Tidur dengan nyaman hingga mendapati Nino tidur di sisinya merupakan momen terindah bagi Vanila. Tidak seperti kemarin, Nino juga bangun saat Vanila mulai menggeliat menjauh dari pelukannya. Vanila membuka matanya dan buru-buru mengubah posisinya menjadi duduk sedang kaki dalam keadaan lurus ke depan.
"Kamu tidak bekerja?" Vanila mengalihkan pandangan pada Nino. Lelaki itu masih menutup matanya, seolah enggan bangun. "Kemarin kamu bekerja agak siang sampai tengah malam, apa hari ini tidak?"
"Tidak. Belum ada target juga," gumam Nino dengan suara paraunya, masih enggan buka mata barang sekejap. "Ayo, tidur lagi. Sini, mau aku peluk."
"Memangnya aku bakal dapat apa kalau menuruti ucapanmu?" tanya Vanila dengan nada bicara yang terdengar sedikit menggoda. Padahal jelas, tampangnya kelihatan lugu dan sama sekali tidak tampak seperti gadis penggoda.
"Aku akan membawamu berjalan-jalan dan akan membuatmu kuat. Bukan kuat dalam hal sekadar memendam rasa sakit, tetapi kekuatan fisik." Beda dari sebelumnya, kini Nino mengatakannya dengan mantap walau tetap terdengar parau. "Tertarik, kan?"
"Bagaimana, ya?" Vanila berpikir sejenak sembari memandang sebuah rak buku di sudut kamar ini. "Itu lumayan menarik."
"Just say yes, babe." Nino membuka matanya perlahan, tampak sangat seksi namun Vanila tidak menyaksikannya. Lelaki itu segera mengubah posisinya menjadi duduk lantas memeluk Vanila dari belakang sebelum gadisnya itu tersadar. "Kamu tahu, itu akan selalu menarik.

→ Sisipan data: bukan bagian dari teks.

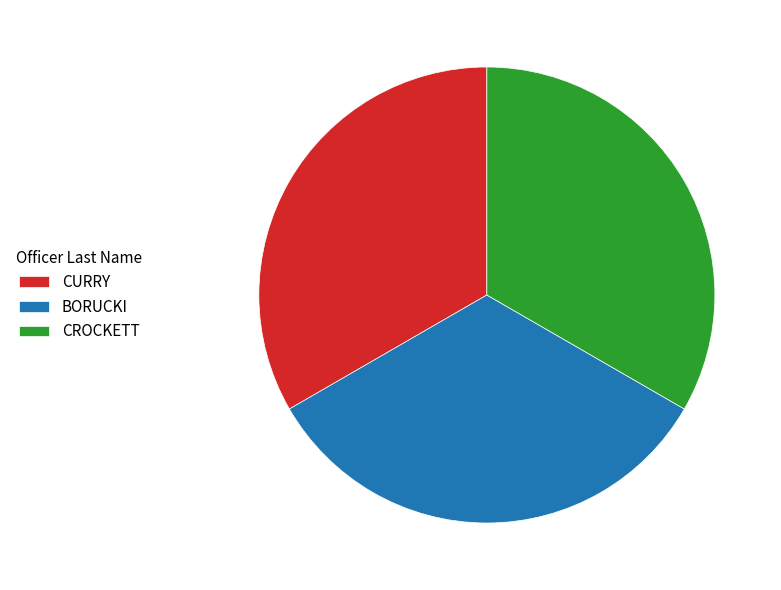

What is the ratio of the value at CROCKETT to the value at BORUCKI?

1.0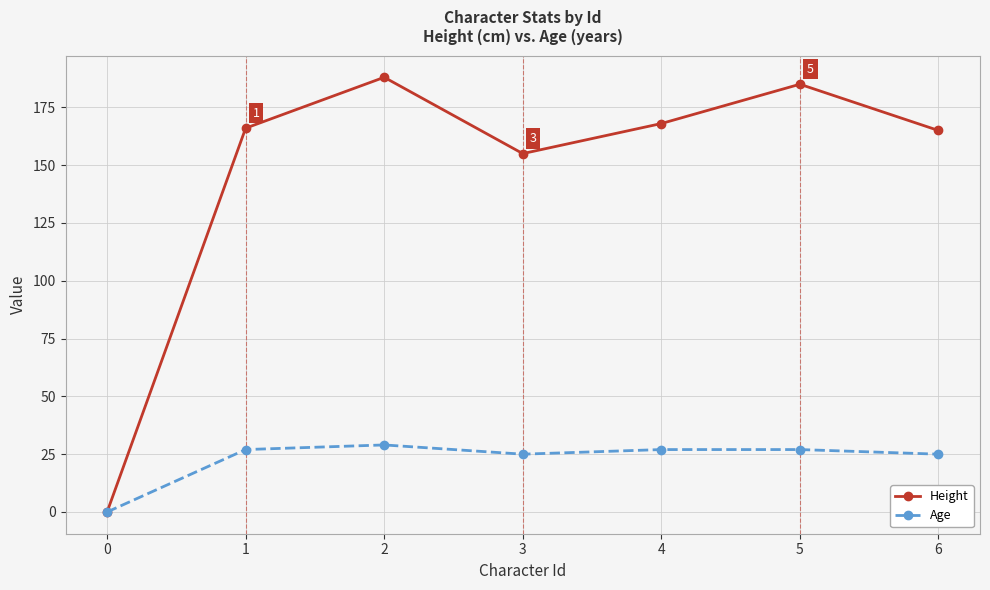

Reading left to right, list all the values displayed in this chart.

Height: 0	166	188	155	168	185	165
Age: 0	27	29	25	27	27	25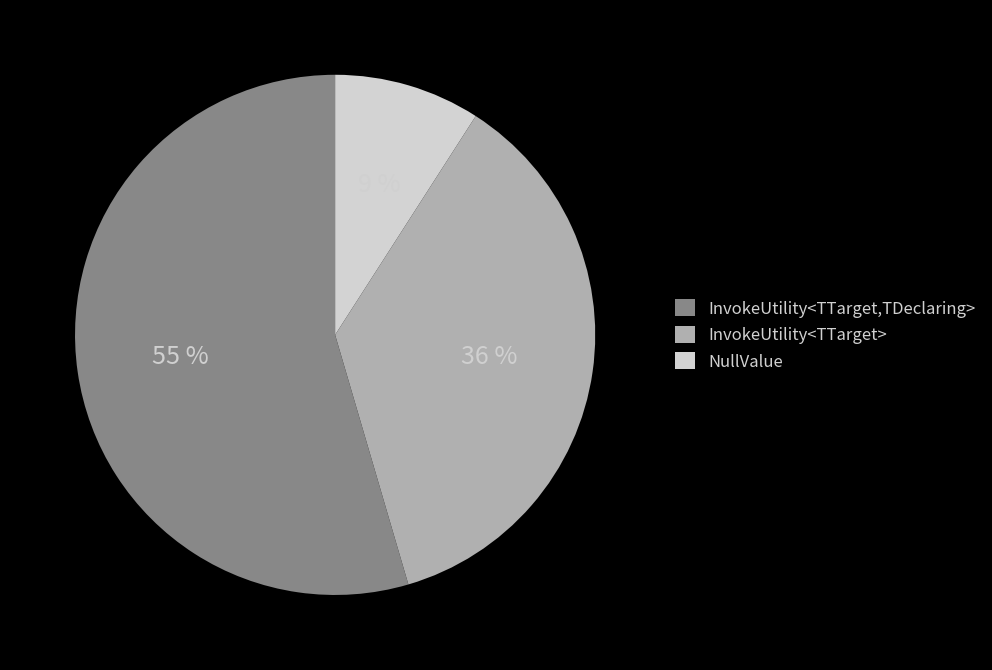

Is there any slice that represents more than half of the pie?

Yes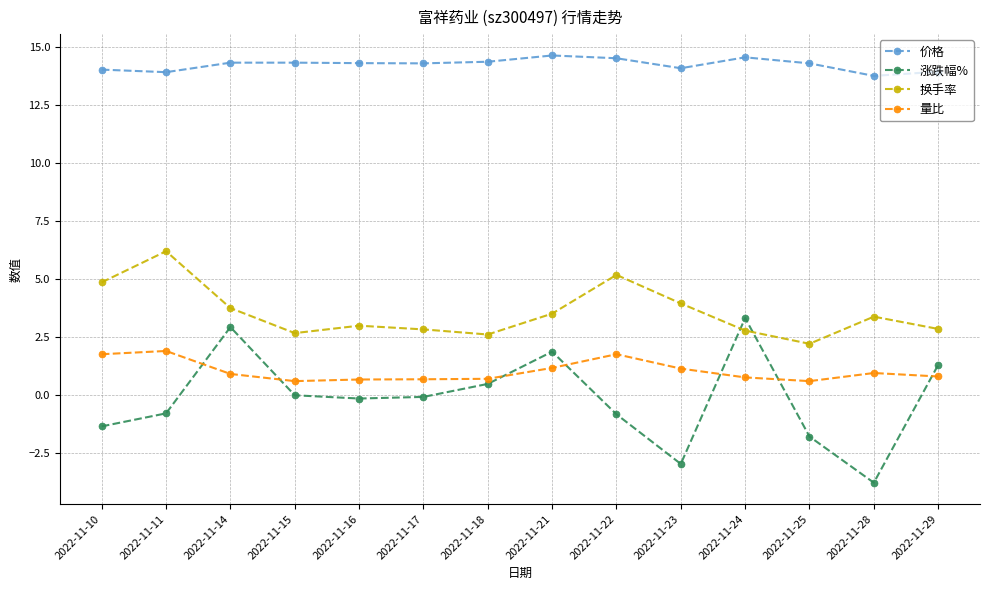

True or false: 换手率 and 量比 cross at least once.

False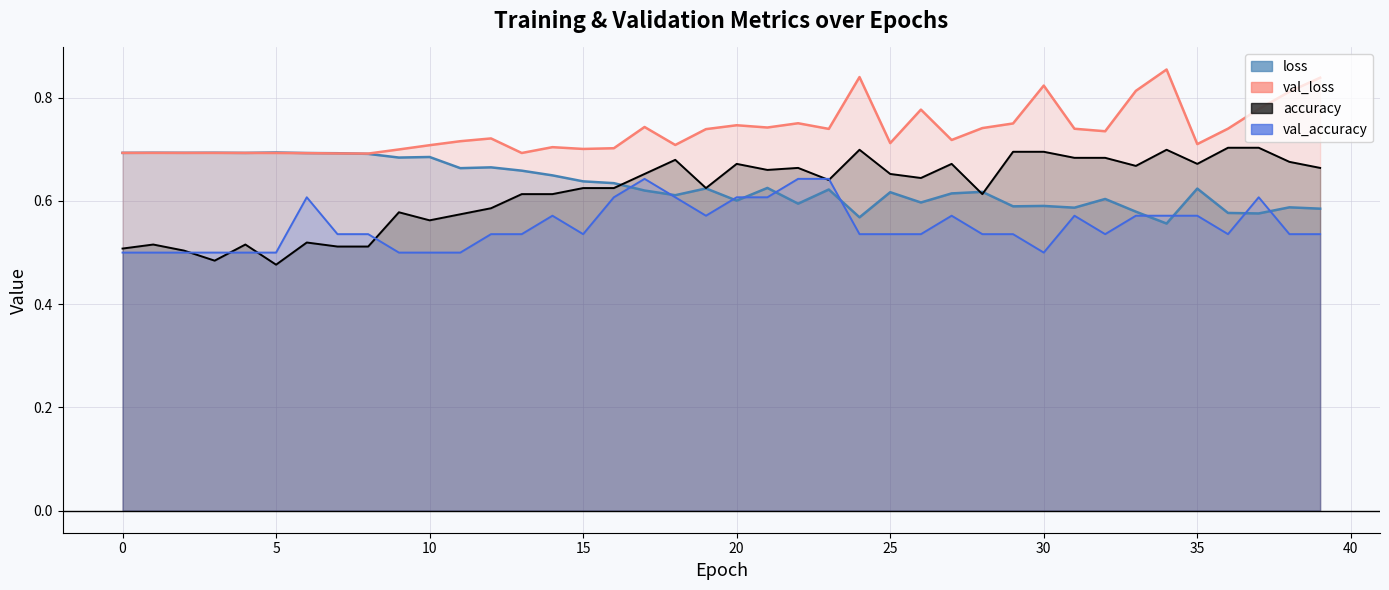

Which category has the lowest value in the loss series?

34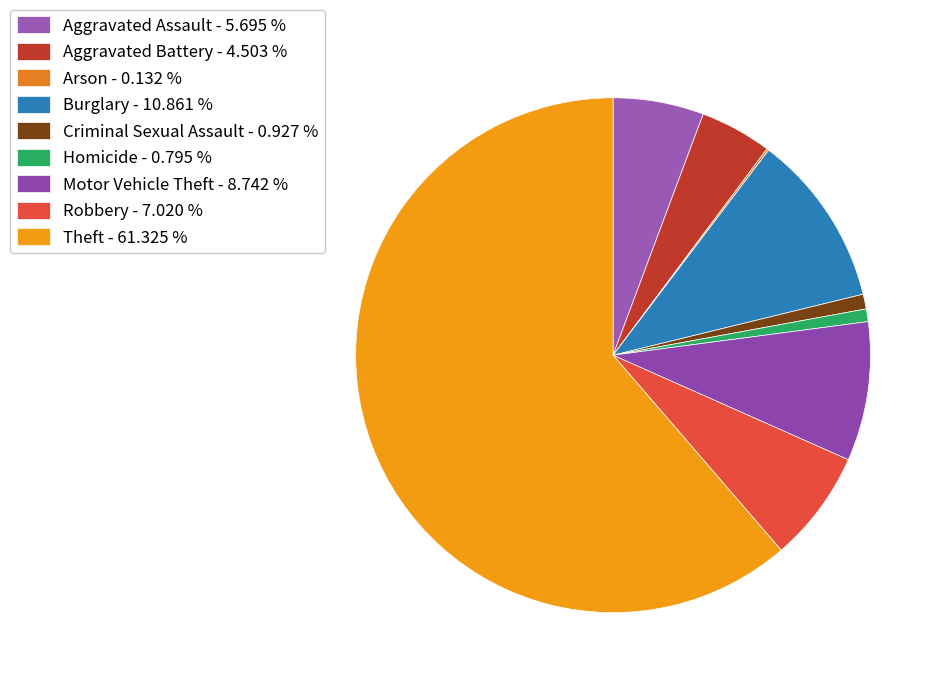

Is there a majority slice in this chart?

Yes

Selama kamu bersama denganku, tentu saja."
"Then, okay."
"Good choice," ujar Nino, mempertahankan posisinya. Ia senang memeluk gadisnya, melingkarkan tangannya di pinggang gadis itu serta menyandarkan kepalanya pada punggung Vanila. Terlalu nyaman, Nino sampai terlena, enggan untuk sekadar menegakkan kembali kepalanya. Punggung Vanila menjadi tempat ternyaman baginya bersadandar. "Aku benar-benar suka memelukmu. Kamu ini pakai apa, sih, sampai aku merasa sebegini nyamannya di dekatmu?"

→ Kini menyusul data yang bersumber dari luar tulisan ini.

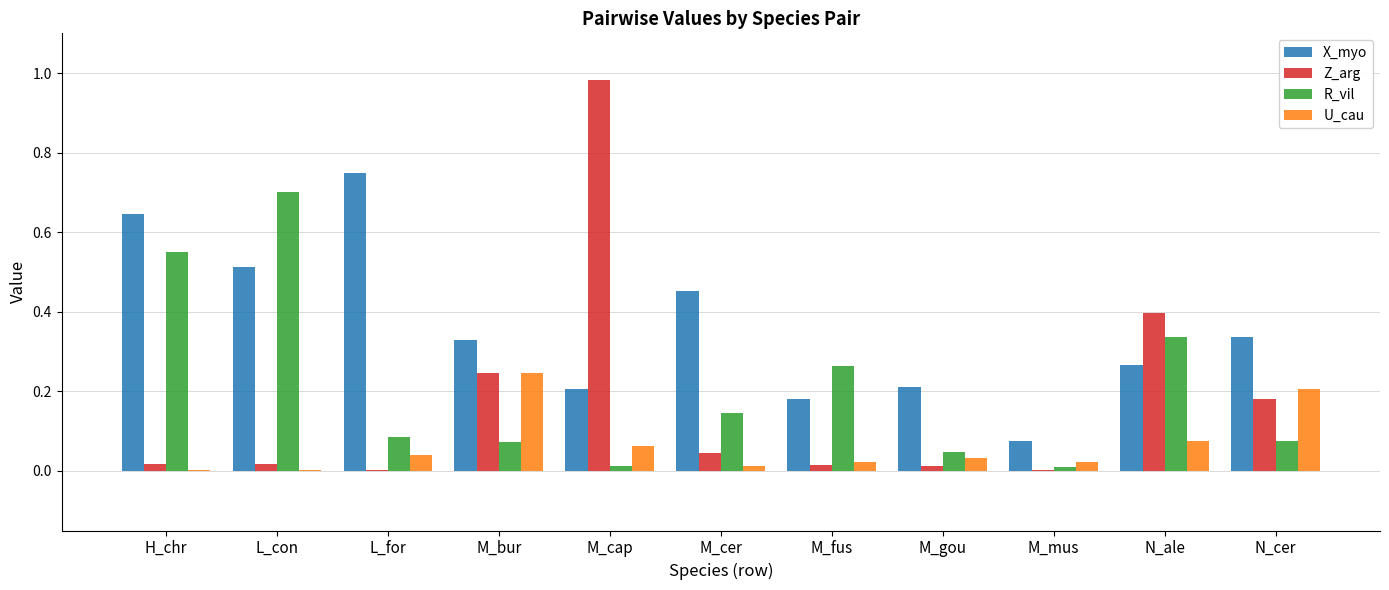

Is the value of Z_arg at H_chr greater than the value of R_vil at N_ale?

No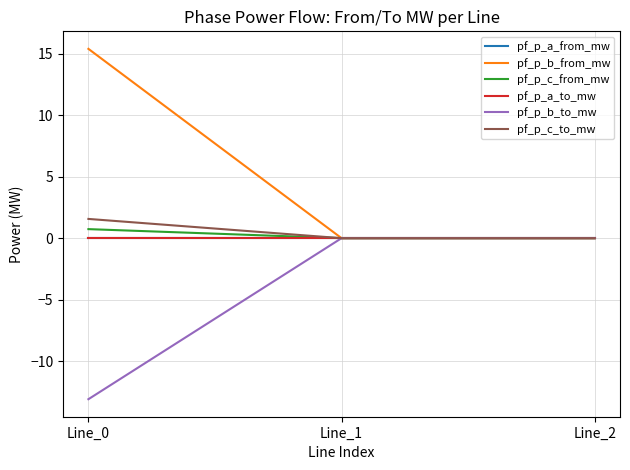

What is the sum of all pf_p_b_to_mw values?

-13.1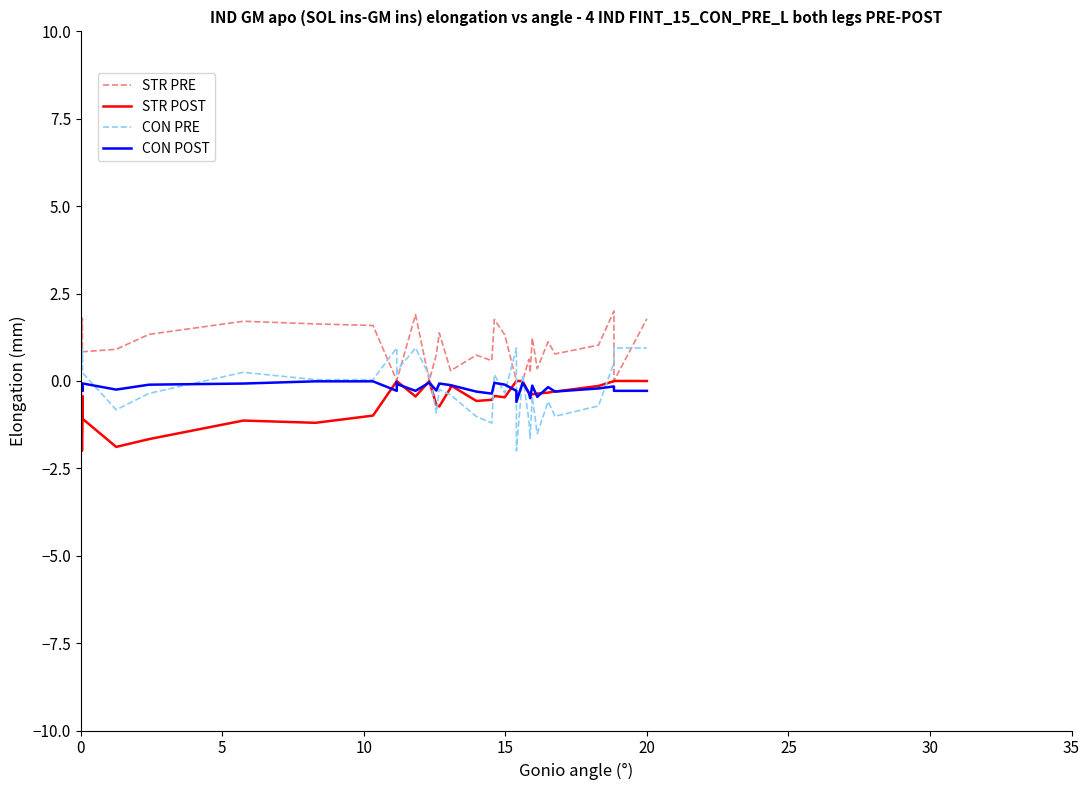

What is the difference between the maximum and minimum values in the col_3 (CON PRE) series?

2.9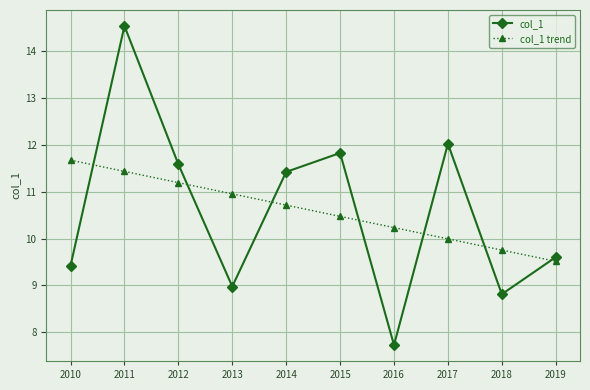

The col_1 series shows 9.4 at 2010. True or false?

True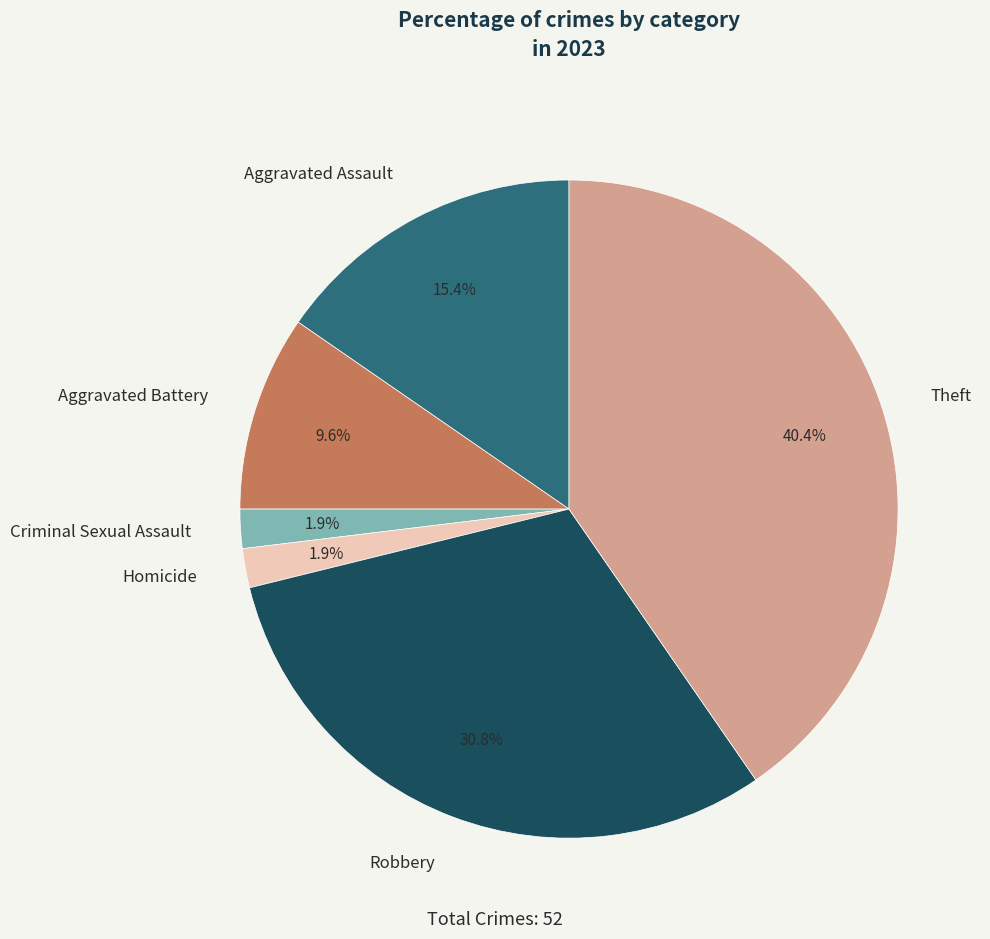

The Theft slice represents 40% of the pie. True or false?

True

"Aku pakai sabun mandi. Ah, aku lupa mereknya. Tapi, menurut ibuku, sabun itu yang terbaik. Aku menyuruh pelayan membelinya untuk stok di sini buatku," jelas Vanila, sama sekali tak menyadari jika Nino sebetulnya hanya ingin berkata manis. "Oh, atau mungkin pengaruh baju, sih. Semua piyama yang ada di rumah ini benar-benar nyaman dipakai, mungkin kamu nyaman memelukku karena piyama yang kukenakan?"
"Bukan," kata Nino, perasaannya sedikit tergelitik. Vanila memang kelewat lugu, tapi itulah daya tariknya. "Itu karena kamu adalah kamu, Sayang. Itu bagian pentingnya. Gak pakai apapun juga kamu bakal indah di mataku, sebab ini kamu."

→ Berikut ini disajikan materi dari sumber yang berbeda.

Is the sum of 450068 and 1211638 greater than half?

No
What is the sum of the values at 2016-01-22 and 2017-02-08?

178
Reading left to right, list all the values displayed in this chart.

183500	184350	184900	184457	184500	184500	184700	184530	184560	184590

"Kalau bukan aku, apa beda?" tanya Vanila.
"Tentu saja," jawab Nino, matanya terpejam. "Aku kurang paham perasaanku, tetapi kamu membuatku nyaman. Itu saja."
"Apa karena mataku yang seperti oasis?" tanya Vanila, kembali teringat pernyataan Nino kemarin kala menatapnya lamat-lamat. Sebetulnya, gadis itu merasa punggungnya agak sakit, tetapi menahannya karena Nino amat nyaman bersandar di sana. "Bagaimana kalau sorotnya berubah?"
"Itu hanya salah satunya," kata Nino. "Aku suka semuanya darimu."
Vanila menghela napas, perasaannya menghangat saat itu juga. Namun, rasa sakit di punggungnya membuatnya meringis tanpa sadar.
"Ada apa?" tanya Nino, peka begitu mendengar Vanila meringis.
"Punggungku... yah, agak sakit. Tapi nggak masalah. Bersandarlah sepuasmu," kata Vanila pelan.
"Harusnya kamu mengatakannya lebih awal." Nino segera menegakkan posisinya. Tatapannya menjadi sendu kala menatap punggung Vanila. "Apa... ada luka? Boleh coba kulihat?"
"Nggak perlu." Vanila menolak secepat mungkin. "Nggak ada masalah, aku cuman agak lelah."
"Baiklah." Nino menghela napas, ia tahu bahwa Vanila mungkin sungkan padanya saat ini. Ia pun enggan bertanya lebih jauh dan mengorek luka masa lalu gadisnya itu. "Omong-omong, kita akan jalan-jalan malam nanti. Bukankah kamu lapar sekarang? Akan kubuatkan sesuatu."